Abstract

Worldwide, human respiratory syncytial virus (RSV) is the most common etiological agent for acute lower respiratory tract infections (ALRI). RSV-ALRI is the major cause of hospital admissions in young children, and it can cause in-hospital deaths in children younger than six months old. Therefore, RSV remains one of the pathogens deemed most important for the generation of a vaccine. On the other hand, the effectiveness of a vaccine depends on the development of immunological memory against the pathogenic agent of interest. This memory is achieved by long-lived memory T cells, based on the establishment of an effective immune response to viral infections when subsequent exposures to the pathogen take place. Memory T cells can be classified into three subsets according to their expression of lymphoid homing receptors: central memory cells (T-CM), effector memory cells (T-EM) and resident memory T cells (T-RM).
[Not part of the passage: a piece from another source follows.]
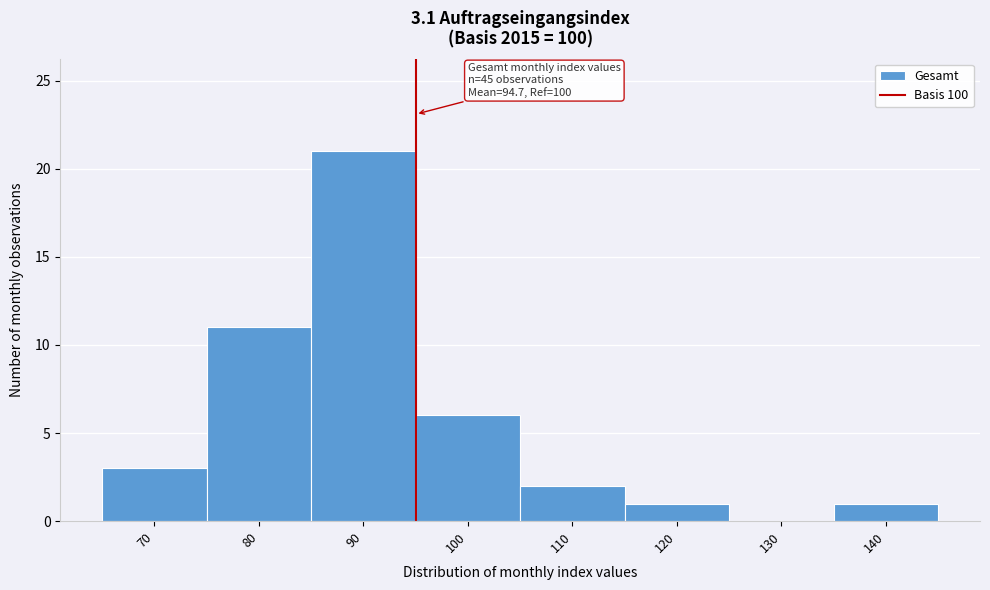

Reading left to right, extract all data points from this chart.

70=3	80=11	90=21	100=6	110=2	120=1	130=0	140=1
The latter subset consists of cells that are permanently found in non-lymphoid tissues and are capable of recognizing antigens and mounting an effective immune response at those sites. T-RM cells activate both innate and adaptive immune responses, thus establishing a robust and rapid response characterized by the production of large amounts of effector molecules. T-RM cells can also recognize antigenically unrelated pathogens and trigger an innate-like alarm with the recruitment of other immune cells. It is noteworthy that this rapid and effective immune response induced by T-RM cells make these cells an interesting aim in the design of vaccination strategies in order to establish T-RM cell populations to prevent respiratory infectious diseases. Here, we discuss the biogenesis of T-RM cells, their contribution to the resolution of respiratory viral infections and the induction of T-RM cells, which should be considered for the rational design of new vaccines against RSV.